Lisa explained to The Sun:
I thought someone had crashed their scooter outside, there was a big whirring noise and huge thud so I looked out the window and there was just this lump of ice on the floor.
We were just thankful no one was walking past and nobody got hit by it because it could’ve killed someone.
Neighbour Louise told The Portsmouth News:
We were just getting into bed and we thought someone was chucking gravel stones at our window.
I would say it was about half a metre square – it was big.
The pooberg crash-landed in Eagle Avenue and brought a whole bunch of families out onto the street to investigate. A safe bet is that the poo came from a plane toilet flying overhead at 35,000ft.

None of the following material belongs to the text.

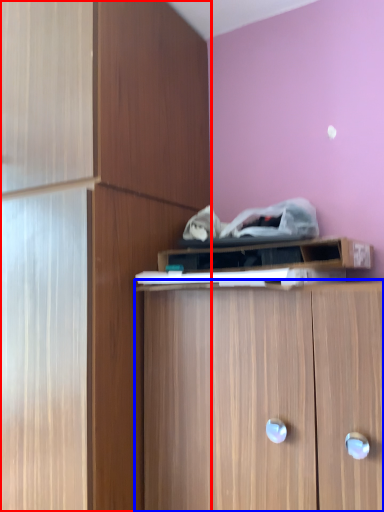
Question: Which of the following is the closest to the observer, cabinetry (highlighted by a red box) or cabinetry (highlighted by a blue box)?

Choices:
 (A) cabinetry
 (B) cabinetry

Answer: (B)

Not to worry though, because Lisa came to the rescue:
Where the ice had melted, there were faeces on the path.
I bagged it up because it was slap bang in the middle of the footpath.
What a hero. Not everyone would take the initiative to pick up a piece of literal shit that just dropped in from 35,000 feet in the sky, but Lisa didn’t think twice. Most of us would run back into our homes and head for cover if we thought our street was being pelted with blocks of poop from up above. Just call the police or someone and let them deal with it.
So what now? Well I guess Lisa and friends have no choice but to move the hell out of Waterlooville. Just stick your house on Zoopla and get out of there. There’s just no way they’ll be able to walk down the street ever again without worrying that a frozen block of poop is incoming. Just not the sort of irrational fear you want to live with.